• Records for the task:
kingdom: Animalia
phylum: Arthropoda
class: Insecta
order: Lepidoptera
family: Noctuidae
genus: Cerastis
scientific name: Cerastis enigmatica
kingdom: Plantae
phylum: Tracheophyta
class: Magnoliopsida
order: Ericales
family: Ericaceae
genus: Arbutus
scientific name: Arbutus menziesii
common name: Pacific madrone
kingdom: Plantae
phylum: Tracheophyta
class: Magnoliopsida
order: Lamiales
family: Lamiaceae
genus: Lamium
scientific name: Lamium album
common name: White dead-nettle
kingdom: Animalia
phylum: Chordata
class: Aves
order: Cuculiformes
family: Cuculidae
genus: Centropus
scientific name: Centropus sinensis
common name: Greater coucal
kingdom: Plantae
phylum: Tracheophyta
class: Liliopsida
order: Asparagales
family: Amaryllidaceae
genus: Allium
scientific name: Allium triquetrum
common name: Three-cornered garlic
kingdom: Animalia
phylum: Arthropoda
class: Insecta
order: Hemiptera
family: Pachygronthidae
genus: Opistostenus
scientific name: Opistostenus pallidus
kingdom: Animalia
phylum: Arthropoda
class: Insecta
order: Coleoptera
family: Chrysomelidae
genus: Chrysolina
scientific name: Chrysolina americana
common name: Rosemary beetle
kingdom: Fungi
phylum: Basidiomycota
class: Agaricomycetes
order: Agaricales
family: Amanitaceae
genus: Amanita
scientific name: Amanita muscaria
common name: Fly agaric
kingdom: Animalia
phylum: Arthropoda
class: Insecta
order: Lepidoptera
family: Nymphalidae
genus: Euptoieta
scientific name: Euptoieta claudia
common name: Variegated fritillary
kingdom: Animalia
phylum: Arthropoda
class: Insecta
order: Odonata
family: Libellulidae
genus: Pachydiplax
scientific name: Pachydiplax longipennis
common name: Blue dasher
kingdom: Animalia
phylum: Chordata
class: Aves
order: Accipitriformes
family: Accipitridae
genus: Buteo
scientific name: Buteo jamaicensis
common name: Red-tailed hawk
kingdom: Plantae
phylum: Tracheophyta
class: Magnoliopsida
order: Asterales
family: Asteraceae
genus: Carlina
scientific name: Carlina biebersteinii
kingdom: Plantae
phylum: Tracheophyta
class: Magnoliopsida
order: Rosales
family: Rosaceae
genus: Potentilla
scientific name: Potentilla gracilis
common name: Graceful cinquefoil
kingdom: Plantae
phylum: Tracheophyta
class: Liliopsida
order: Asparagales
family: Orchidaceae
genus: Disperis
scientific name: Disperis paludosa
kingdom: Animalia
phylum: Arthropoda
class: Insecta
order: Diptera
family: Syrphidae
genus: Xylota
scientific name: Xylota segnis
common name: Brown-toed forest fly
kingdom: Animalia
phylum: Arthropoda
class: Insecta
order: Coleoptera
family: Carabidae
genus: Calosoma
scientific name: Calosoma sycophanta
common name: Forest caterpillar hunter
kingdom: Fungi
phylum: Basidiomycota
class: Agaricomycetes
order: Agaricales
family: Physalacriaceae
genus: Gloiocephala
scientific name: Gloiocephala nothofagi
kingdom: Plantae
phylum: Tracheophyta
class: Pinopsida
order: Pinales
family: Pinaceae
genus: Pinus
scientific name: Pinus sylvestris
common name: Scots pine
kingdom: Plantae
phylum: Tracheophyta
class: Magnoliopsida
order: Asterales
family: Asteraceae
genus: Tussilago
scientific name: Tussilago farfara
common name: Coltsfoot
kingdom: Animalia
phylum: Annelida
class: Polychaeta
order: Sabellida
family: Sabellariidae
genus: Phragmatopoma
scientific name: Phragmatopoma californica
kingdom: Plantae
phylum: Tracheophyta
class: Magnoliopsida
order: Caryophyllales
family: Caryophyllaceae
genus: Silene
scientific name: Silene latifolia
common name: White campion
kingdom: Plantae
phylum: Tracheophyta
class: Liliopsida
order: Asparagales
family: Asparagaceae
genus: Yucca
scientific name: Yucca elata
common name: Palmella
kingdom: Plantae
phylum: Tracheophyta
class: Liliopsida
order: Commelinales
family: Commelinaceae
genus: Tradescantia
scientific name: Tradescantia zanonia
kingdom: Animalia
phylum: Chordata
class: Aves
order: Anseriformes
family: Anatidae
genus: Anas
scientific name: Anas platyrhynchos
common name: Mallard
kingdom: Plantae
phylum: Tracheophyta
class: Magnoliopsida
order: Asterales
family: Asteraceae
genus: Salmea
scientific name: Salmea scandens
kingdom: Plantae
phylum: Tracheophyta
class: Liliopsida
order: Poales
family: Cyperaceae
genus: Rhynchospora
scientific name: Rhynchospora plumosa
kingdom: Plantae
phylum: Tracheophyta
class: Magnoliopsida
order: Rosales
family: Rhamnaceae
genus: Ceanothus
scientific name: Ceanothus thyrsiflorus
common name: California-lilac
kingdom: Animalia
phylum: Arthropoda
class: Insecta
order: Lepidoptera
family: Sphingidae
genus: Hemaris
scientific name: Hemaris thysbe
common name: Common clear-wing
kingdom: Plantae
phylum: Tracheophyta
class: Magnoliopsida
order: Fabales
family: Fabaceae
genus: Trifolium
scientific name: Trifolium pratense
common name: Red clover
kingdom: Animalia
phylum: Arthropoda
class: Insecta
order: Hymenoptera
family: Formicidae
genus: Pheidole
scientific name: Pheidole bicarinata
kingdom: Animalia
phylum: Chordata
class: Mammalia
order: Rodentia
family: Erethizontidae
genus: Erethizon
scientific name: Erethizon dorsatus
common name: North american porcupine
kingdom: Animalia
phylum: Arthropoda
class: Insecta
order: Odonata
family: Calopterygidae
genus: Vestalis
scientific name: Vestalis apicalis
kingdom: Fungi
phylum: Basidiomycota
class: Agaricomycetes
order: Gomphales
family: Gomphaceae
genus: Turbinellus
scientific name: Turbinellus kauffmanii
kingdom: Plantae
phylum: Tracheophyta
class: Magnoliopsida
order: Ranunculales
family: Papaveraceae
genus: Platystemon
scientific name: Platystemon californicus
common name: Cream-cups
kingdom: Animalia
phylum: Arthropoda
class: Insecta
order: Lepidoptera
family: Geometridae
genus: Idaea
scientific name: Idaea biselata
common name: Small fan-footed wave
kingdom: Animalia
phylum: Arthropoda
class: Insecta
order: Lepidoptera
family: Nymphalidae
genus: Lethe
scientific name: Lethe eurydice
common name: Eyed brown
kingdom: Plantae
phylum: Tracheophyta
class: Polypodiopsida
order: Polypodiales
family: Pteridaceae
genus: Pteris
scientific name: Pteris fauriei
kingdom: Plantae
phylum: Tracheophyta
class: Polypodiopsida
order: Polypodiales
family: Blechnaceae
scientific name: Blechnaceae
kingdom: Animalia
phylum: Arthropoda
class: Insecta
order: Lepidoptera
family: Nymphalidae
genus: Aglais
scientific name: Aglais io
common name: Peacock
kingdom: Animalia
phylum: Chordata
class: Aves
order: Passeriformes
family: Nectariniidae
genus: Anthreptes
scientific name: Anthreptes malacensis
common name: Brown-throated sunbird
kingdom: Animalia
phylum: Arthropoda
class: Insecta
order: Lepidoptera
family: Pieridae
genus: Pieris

• Written exercise: Rewrite all of the rows above with "scientific name" changed to "binomial name" and nothing else altered.

• Task solution:
kingdom: Animalia
phylum: Arthropoda
class: Insecta
order: Lepidoptera
family: Noctuidae
genus: Cerastis
binomial name: Cerastis enigmatica
kingdom: Plantae
phylum: Tracheophyta
class: Magnoliopsida
order: Ericales
family: Ericaceae
genus: Arbutus
binomial name: Arbutus menziesii
common name: Pacific madrone
kingdom: Plantae
phylum: Tracheophyta
class: Magnoliopsida
order: Lamiales
family: Lamiaceae
genus: Lamium
binomial name: Lamium album
common name: White dead-nettle
kingdom: Animalia
phylum: Chordata
class: Aves
order: Cuculiformes
family: Cuculidae
genus: Centropus
binomial name: Centropus sinensis
common name: Greater coucal
kingdom: Plantae
phylum: Tracheophyta
class: Liliopsida
order: Asparagales
family: Amaryllidaceae
genus: Allium
binomial name: Allium triquetrum
common name: Three-cornered garlic
kingdom: Animalia
phylum: Arthropoda
class: Insecta
order: Hemiptera
family: Pachygronthidae
genus: Opistostenus
binomial name: Opistostenus pallidus
kingdom: Animalia
phylum: Arthropoda
class: Insecta
order: Coleoptera
family: Chrysomelidae
genus: Chrysolina
binomial name: Chrysolina americana
common name: Rosemary beetle
kingdom: Fungi
phylum: Basidiomycota
class: Agaricomycetes
order: Agaricales
family: Amanitaceae
genus: Amanita
binomial name: Amanita muscaria
common name: Fly agaric
kingdom: Animalia
phylum: Arthropoda
class: Insecta
order: Lepidoptera
family: Nymphalidae
genus: Euptoieta
binomial name: Euptoieta claudia
common name: Variegated fritillary
kingdom: Animalia
phylum: Arthropoda
class: Insecta
order: Odonata
family: Libellulidae
genus: Pachydiplax
binomial name: Pachydiplax longipennis
common name: Blue dasher
kingdom: Animalia
phylum: Chordata
class: Aves
order: Accipitriformes
family: Accipitridae
genus: Buteo
binomial name: Buteo jamaicensis
common name: Red-tailed hawk
kingdom: Plantae
phylum: Tracheophyta
class: Magnoliopsida
order: Asterales
family: Asteraceae
genus: Carlina
binomial name: Carlina biebersteinii
kingdom: Plantae
phylum: Tracheophyta
class: Magnoliopsida
order: Rosales
family: Rosaceae
genus: Potentilla
binomial name: Potentilla gracilis
common name: Graceful cinquefoil
kingdom: Plantae
phylum: Tracheophyta
class: Liliopsida
order: Asparagales
family: Orchidaceae
genus: Disperis
binomial name: Disperis paludosa
kingdom: Animalia
phylum: Arthropoda
class: Insecta
order: Diptera
family: Syrphidae
genus: Xylota
binomial name: Xylota segnis
common name: Brown-toed forest fly
kingdom: Animalia
phylum: Arthropoda
class: Insecta
order: Coleoptera
family: Carabidae
genus: Calosoma
binomial name: Calosoma sycophanta
common name: Forest caterpillar hunter
kingdom: Fungi
phylum: Basidiomycota
class: Agaricomycetes
order: Agaricales
family: Physalacriaceae
genus: Gloiocephala
binomial name: Gloiocephala nothofagi
kingdom: Plantae
phylum: Tracheophyta
class: Pinopsida
order: Pinales
family: Pinaceae
genus: Pinus
binomial name: Pinus sylvestris
common name: Scots pine
kingdom: Plantae
phylum: Tracheophyta
class: Magnoliopsida
order: Asterales
family: Asteraceae
genus: Tussilago
binomial name: Tussilago farfara
common name: Coltsfoot
kingdom: Animalia
phylum: Annelida
class: Polychaeta
order: Sabellida
family: Sabellariidae
genus: Phragmatopoma
binomial name: Phragmatopoma californica
kingdom: Plantae
phylum: Tracheophyta
class: Magnoliopsida
order: Caryophyllales
family: Caryophyllaceae
genus: Silene
binomial name: Silene latifolia
common name: White campion
kingdom: Plantae
phylum: Tracheophyta
class: Liliopsida
order: Asparagales
family: Asparagaceae
genus: Yucca
binomial name: Yucca elata
common name: Palmella
kingdom: Plantae
phylum: Tracheophyta
class: Liliopsida
order: Commelinales
family: Commelinaceae
genus: Tradescantia
binomial name: Tradescantia zanonia
kingdom: Animalia
phylum: Chordata
class: Aves
order: Anseriformes
family: Anatidae
genus: Anas
binomial name: Anas platyrhynchos
common name: Mallard
kingdom: Plantae
phylum: Tracheophyta
class: Magnoliopsida
order: Asterales
family: Asteraceae
genus: Salmea
binomial name: Salmea scandens
kingdom: Plantae
phylum: Tracheophyta
class: Liliopsida
order: Poales
family: Cyperaceae
genus: Rhynchospora
binomial name: Rhynchospora plumosa
kingdom: Plantae
phylum: Tracheophyta
class: Magnoliopsida
order: Rosales
family: Rhamnaceae
genus: Ceanothus
binomial name: Ceanothus thyrsiflorus
common name: California-lilac
kingdom: Animalia
phylum: Arthropoda
class: Insecta
order: Lepidoptera
family: Sphingidae
genus: Hemaris
binomial name: Hemaris thysbe
common name: Common clear-wing
kingdom: Plantae
phylum: Tracheophyta
class: Magnoliopsida
order: Fabales
family: Fabaceae
genus: Trifolium
binomial name: Trifolium pratense
common name: Red clover
kingdom: Animalia
phylum: Arthropoda
class: Insecta
order: Hymenoptera
family: Formicidae
genus: Pheidole
binomial name: Pheidole bicarinata
kingdom: Animalia
phylum: Chordata
class: Mammalia
order: Rodentia
family: Erethizontidae
genus: Erethizon
binomial name: Erethizon dorsatus
common name: North american porcupine
kingdom: Animalia
phylum: Arthropoda
class: Insecta
order: Odonata
family: Calopterygidae
genus: Vestalis
binomial name: Vestalis apicalis
kingdom: Fungi
phylum: Basidiomycota
class: Agaricomycetes
order: Gomphales
family: Gomphaceae
genus: Turbinellus
binomial name: Turbinellus kauffmanii
kingdom: Plantae
phylum: Tracheophyta
class: Magnoliopsida
order: Ranunculales
family: Papaveraceae
genus: Platystemon
binomial name: Platystemon californicus
common name: Cream-cups
kingdom: Animalia
phylum: Arthropoda
class: Insecta
order: Lepidoptera
family: Geometridae
genus: Idaea
binomial name: Idaea biselata
common name: Small fan-footed wave
kingdom: Animalia
phylum: Arthropoda
class: Insecta
order: Lepidoptera
family: Nymphalidae
genus: Lethe
binomial name: Lethe eurydice
common name: Eyed brown
kingdom: Plantae
phylum: Tracheophyta
class: Polypodiopsida
order: Polypodiales
family: Pteridaceae
genus: Pteris
binomial name: Pteris fauriei
kingdom: Plantae
phylum: Tracheophyta
class: Polypodiopsida
order: Polypodiales
family: Blechnaceae
binomial name: Blechnaceae
kingdom: Animalia
phylum: Arthropoda
class: Insecta
order: Lepidoptera
family: Nymphalidae
genus: Aglais
binomial name: Aglais io
common name: Peacock
kingdom: Animalia
phylum: Chordata
class: Aves
order: Passeriformes
family: Nectariniidae
genus: Anthreptes
binomial name: Anthreptes malacensis
common name: Brown-throated sunbird
kingdom: Animalia
phylum: Arthropoda
class: Insecta
order: Lepidoptera
family: Pieridae
genus: Pieris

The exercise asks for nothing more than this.